And I’m back. Got a new power cord and everything, except it now appears that the problem was not in the power cord, it was in port in the laptop. Which means the Apple Store and the Genius Bar, which is probably not even open. So if I suddenly disappear this week, it’s not you, it’s my laptop.
Doing HWSWA with Bob has put me firmly back into How-Does-This-Work-Anyway mode, which made me think about the opening of Lily, which is still not a book. But it is a great Petri dish for experimenting with writing theory, so I went back and looked at what I had for an opening now that I have an antagonist (crucial, that).

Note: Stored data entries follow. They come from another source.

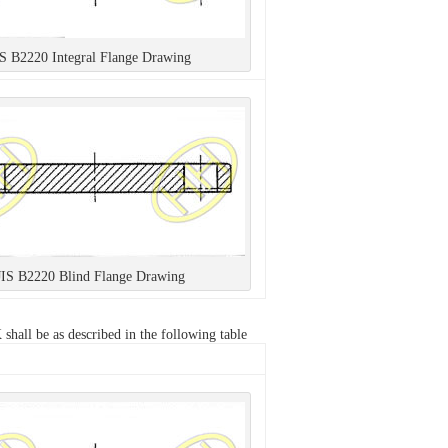
IS B2220 Integral Flange Drawing
JIS B2220 Blind Flange Drawing
hall be as described in the following table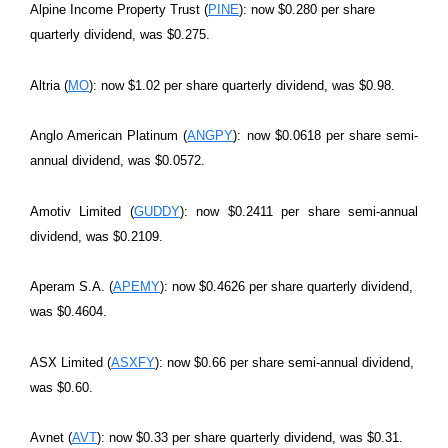
Alpine Income Property Trust (
PINE
): now $0.280 per share
quarterly dividend, was $0.275.
Altria (
MO
): now $1.02 per share quarterly dividend, was $0.98.
Anglo American Platinum (
ANGPY
): now $0.0618 per share semi-
annual dividend, was $0.0572.
Amotiv Limited (
GUDDY
): now $0.2411 per share semi-annual
dividend, was $0.2109.
Aperam S.A. (
APEMY
): now $0.4626 per share quarterly dividend,
was $0.4604.
ASX Limited (
ASXFY
): now $0.66 per share semi-annual dividend,
was $0.60.
Avnet (
AVT
): now $0.33 per share quarterly dividend, was $0.31.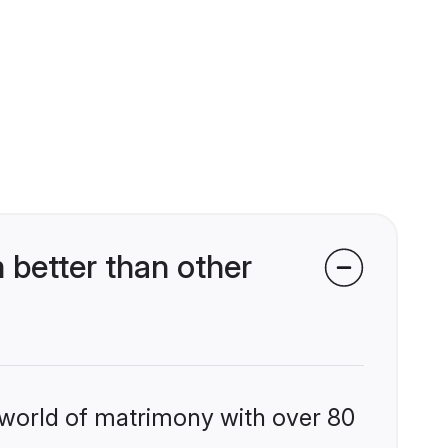
 better than other
 world of matrimony with over 80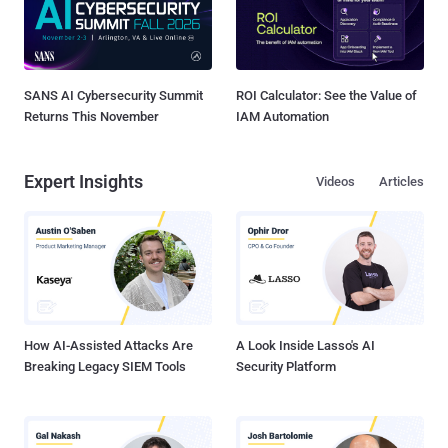
SANS AI Cybersecurity Summit
ROI Calculator: See the Value of
Returns This November
IAM Automation
Expert Insights
Videos
Articles
How AI-Assisted Attacks Are
A Look Inside Lasso's AI
Breaking Legacy SIEM Tools
Security Platform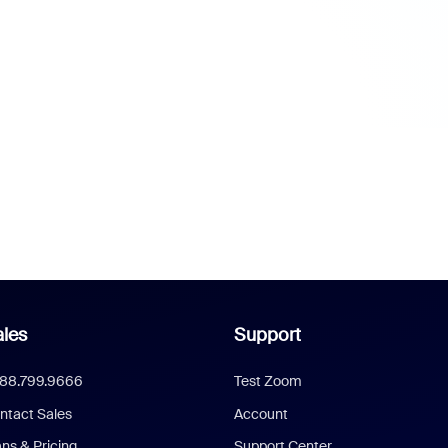
les
Support
888.799.9666
Test Zoom
ntact Sales
Account
ans & Pricing
Support Center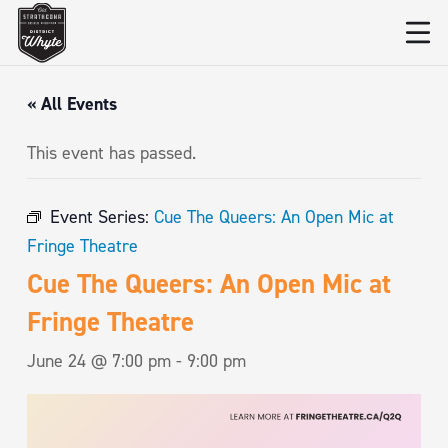
« All Events
This event has passed.
Event Series:
Cue The Queers: An Open Mic at
Fringe Theatre
Cue The Queers: An Open Mic at
Fringe Theatre
June 24 @ 7:00 pm
-
9:00 pm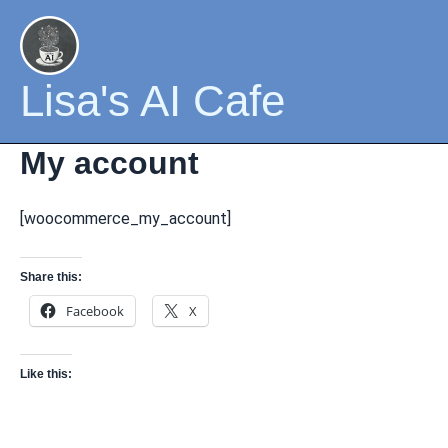
Skip
to
content
Lisa's AI Cafe
My account
[woocommerce_my_account]
Share this:
Facebook
X
Like this: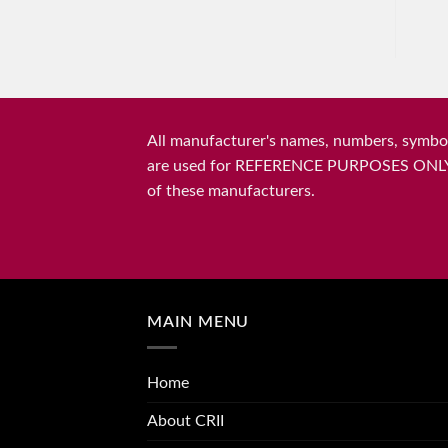
All manufacturer's names, numbers, symbols
are used for REFERENCE PURPOSES ONLY and 
of these manufacturers.
MAIN MENU
Home
About CRII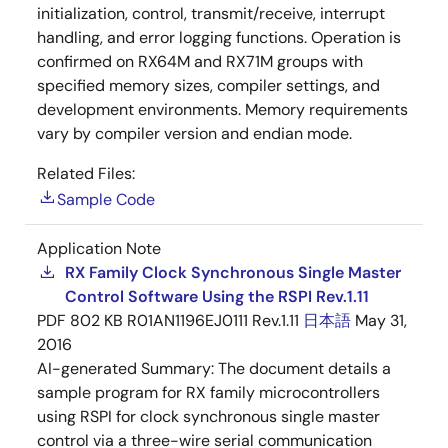
initialization, control, transmit/receive, interrupt
handling, and error logging functions. Operation is
confirmed on RX64M and RX71M groups with
specified memory sizes, compiler settings, and
development environments. Memory requirements
vary by compiler version and endian mode.
Related Files:
Sample Code
Application Note
RX Family Clock Synchronous Single Master
Control Software Using the RSPI Rev.1.11
PDF
802 KB
R01AN1196EJ0111 Rev.1.11
日本語
May 31,
2016
AI-generated Summary:
The document details a
sample program for RX family microcontrollers
using RSPI for clock synchronous single master
control via a three-wire serial communication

Lily vs. Dr. Ferris (office)
Lily vs Pangur (apt)
Lily vs Seb (outside diner
Lily vs. Van (diner kitchen)
Lily vs Fin (counter)
Fin vs. Bjorn (outside diner)
Dorothy vs Lewis (museum)
As you can see, it needs work. Some guidelines, then:
The first scene needs the protagonist, setting (time, place), tone, and conflict, preferably foreshadowing on beginning the major conflict. The protagonist should be fascinating (or ta least interesting) and breaking a sweat about something, extra points for vulnerable. And this scene must invest the reader in Lily’s goal. What the scene has: Uh, none of the above. ARGH.
The second scene is ideally in the antagonist’s PoV or the love interest’s PoV, something that can bring dimension to the world the first scene establishes. (Yeah, that’s not going to happen here.). What this scene has: None of the above.
Then the rest of the beginning should fall into natural scene sequences, ending with a final scene that throws the whole story into play. What these scenes have: Well, there’s a kind of love triangle there if I reshape things. Kinda.
Then the last scene in the book/act/beginning should call back to the first scene (if you’re bookending) and throw the story into the next sequence/act. What this scene has: None of the above.
The first fives scenes in Lily’s PoV give a one-dimensional (Lily-dimensional) view of the world. That’s too many. Leaving aside Dr. Ferris for the moment, Lily vs Pangur can become a short transition to Lily vs. See. Lily vs. Van and become a transition to Lily vs. Fin. Fin vs. Bjorn stays as the introduction to Fin and the first move in the love story. (Fourth scene before we get to the romance? That’s not good.). And then Dorothy vs. Lewis at the end. So
Lily vs. Dr. Ferris (office)
Lily vs Seb (outside diner)
Lily vs Fin (counter)
Fin vs. Bjorn (outside diner)
Dorothy vs Lewis (museum)
Tie first and fifth scenes to each other; set up relationships in scene sequence in the middle.
• Set up Lily’s problem in the first scene so that the reader understand her motivation, sees her vulnerability, and connects to her. (This is difficult.)
• follow with the romance triangle scene sequence in the middle. Seb wants her back but is up to something, Lily walks away from Seb to Fin, Fin wants Lily.
• bookend last scene with the architect of Lily’s problem frrom the first scene.
So then all I have to do is look at scene beats and escalation and . . .
Writing is hard, she whined.
Now off to look at Liz’s beginning. Liz is a book, so that’s something.